EXCERPT Block Start

B2: Appropriations | Legal, Democratic Accountability, and National Security Implications
In addition to the impoundment of funds already appropriated by Congress, there are extensive legal, democracy-based, and national security implications of Musk's noncompliance:
- The international aid freeze, the OMB memo, and the continued reports of frozen funds constitute unilateral action to "impound" tens of billions of dollars in already appropriated funds. This directly contravenes the Impoundment Control Act of 1974 (ICA), which clearly states that the executive cannot temporarily or permanently withhold enacted funding, and establishes clear procedures that presidents must follow to propose delaying or rescinding funding. While the president may defer spending appropriated funds, he must submit a request to Congress. No such request has been issued or received. Additionally, it is unclear if funds frozen include those "required" or "mandated" to be spent, which cannot be frozen even via the ICA process (this category includes several US treaty and multi-lateral obligations). The ICA provisions regarding delayed or rescinded funding do not apply to funds that are "required" or "mandated" to be spent, which includes several US treaty and multi-lateral obligations.
- Damaging trust in the US's willingness to fulfill its contractual obligations, from contractors to Treasury payments to tariff/trade obligations.
- The freeze has not ended: Grantees and beneficiaries who have received "waivers" from the freeze have reported that funds have not been transferred, and reports from inside government agencies suggest that DOGE functionaries have seized the financial controls and are refusing to transfer funds, in violation of court orders.
- Enormous risk of corruption and elite capture by foreign interests: Musk and his unvetted group of young programmers with dubious ties to foreign governments, corporations, and non-state actors have been given the power to bypass Congress and decide how the US government spends its budget, both foreign and domestic.
- The tactics used against USAID may be used on other agencies to bypass Congressional authority to make budgets and charter agencies. For example:
- Ignoring Congressional statutes: Legal scholars agree that it would take an act of Congress to eliminate USAID, which was first created by an executive order in 1961 and established by statute as its own agency by Congress in 1998, or to consolidate it into the Department of State. Capitulation on this issue will ease the way for elimination of other agencies, including the Department of Education (established by Congress in 1979) and the Consumer Financial Protection Bureau (established through the Dodd-Frank Act in 2010).
- Removing funding for Congressionally mandated policy priorities: USAID’s funding and actions have been a critical element of the US strategy for competing with China and Russia for political and economic influence in the developing world. Moreover, anti-corruption and judicial reform initiatives have been key to combating transnational crime, corruption, human trafficking and terrorism. Congress has the responsibility to participate in choices about curtailing these programs, which help to safeguard America's security.
- Delegating crucial policy decisions to centralized, unaccountable members of the DOGE team: they demanded access to sensitive materials (placing Agency senior leadership on leave when challenged), laid off thousands of contractors who were conducting the day-to-day work of the Agency, and recalled all USAID Foreign Service Officers to DC within the week.

EXCERPT Block End
MATERIAL SUPPLIED Block Start

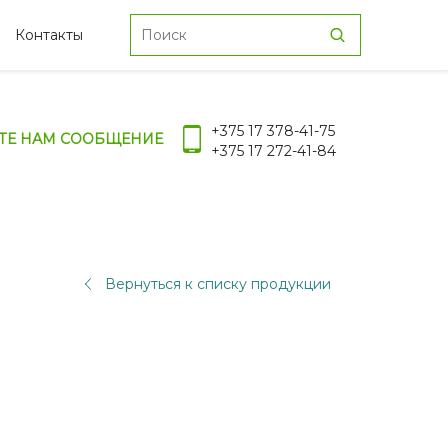
Контакты
+375 17 378-41-75
ТЕ НАМ СООБЩЕНИЕ
+375 17 272-41-84
Вернуться к списку продукции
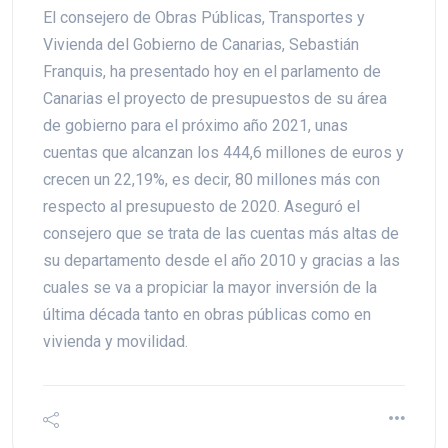
El consejero de Obras Públicas, Transportes y
Vivienda del Gobierno de Canarias, Sebastián
Franquis, ha presentado hoy en el parlamento de
Canarias el proyecto de presupuestos de su área
de gobierno para el próximo año 2021, unas
cuentas que alcanzan los 444,6 millones de euros y
crecen un 22,19%, es decir, 80 millones más con
respecto al presupuesto de 2020. Aseguró el
consejero que se trata de las cuentas más altas de
su departamento desde el año 2010 y gracias a las
cuales se va a propiciar la mayor inversión de la
última década tanto en obras públicas como en
vivienda y movilidad.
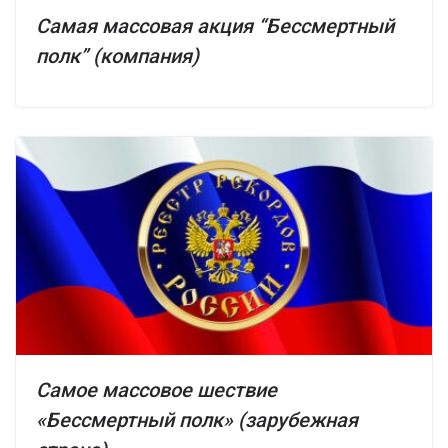
Самая массовая акция “Бессмертный
полк” (компания)
Самое массовое шествие
«Бессмертный полк» (зарубежная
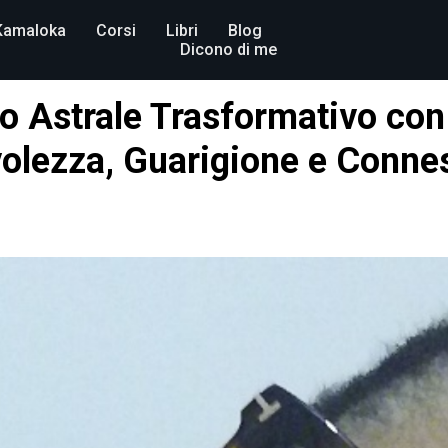
Kamaloka
Corsi
Libri
Blog
Dicono di me
o Astrale Trasformativo con 
olezza, Guarigione e Conne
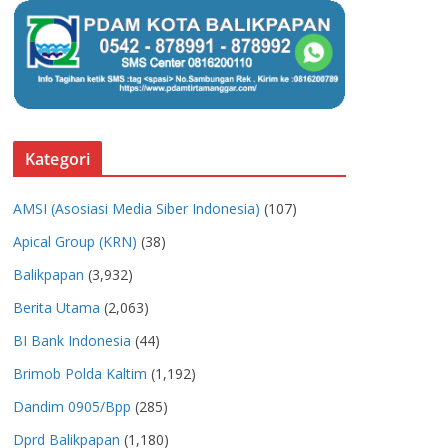
Kategori
AMSI (Asosiasi Media Siber Indonesia)
(107)
Apical Group (KRN)
(38)
Balikpapan
(3,932)
Berita Utama
(2,063)
BI Bank Indonesia
(44)
Brimob Polda Kaltim
(1,192)
Dandim 0905/Bpp
(285)
Dprd Balikpapan
(1,180)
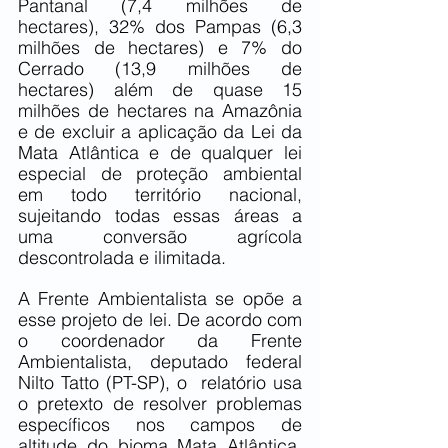
Pantanal (7,4 milhões de 
hectares), 32% dos Pampas (6,3 
milhões de hectares) e 7% do 
Cerrado (13,9 milhões de 
hectares) além de quase 15 
milhões de hectares na Amazônia 
e de excluir a aplicação da Lei da 
Mata Atlântica e de qualquer lei 
especial de proteção ambiental 
em todo território nacional, 
sujeitando todas essas áreas a 
uma conversão agrícola 
descontrolada e ilimitada.
A Frente Ambientalista se opõe a 
esse projeto de lei. De acordo com 
o coordenador da Frente 
Ambientalista, deputado federal 
Nilto Tatto (PT-SP), o  relatório usa 
o pretexto de resolver problemas 
específicos nos campos de 
altitude do bioma Mata Atlântica, 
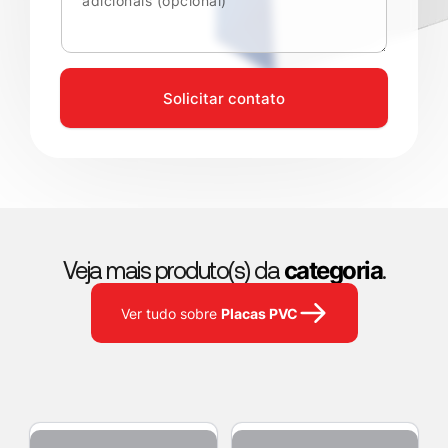
Solicitar contato
categoria
Veja mais produto(s) da
.
Placas PVC
Ver tudo sobre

MATERIAL SUPPLIED Block End

TASK SET:
a: From the appropriations section, transcribe the part that opens with the words containing "- The tactics" and closes with "Act in 2010).".
b: Recast the paragraph of the appropriations section beginning "Ignoring Congressional statutes" as a short bulleted list that keeps its main facts.

ANSWER SET:
a:
- The tactics used against USAID may be used on other agencies to bypass Congressional authority to make budgets and charter agencies. For example:
- Ignoring Congressional statutes: Legal scholars agree that it would take an act of Congress to eliminate USAID, which was first created by an executive order in 1961 and established by statute as its own agency by Congress in 1998, or to consolidate it into the Department of State. Capitulation on this issue will ease the way for elimination of other agencies, including the Department of Education (established by Congress in 1979) and the Consumer Financial Protection Bureau (established through the Dodd-Frank Act in 2010).

b:
- Legal scholars agree that eliminating USAID, or consolidating it into the Department of State, would take an act of Congress.
- USAID was first created by an executive order in 1961 and was established by statute as its own agency by Congress in 1998.
- Capitulation on this issue would ease the way for eliminating other agencies, including the Department of Education (established by Congress in 1979) and the Consumer Financial Protection Bureau (established through the Dodd-Frank Act in 2010).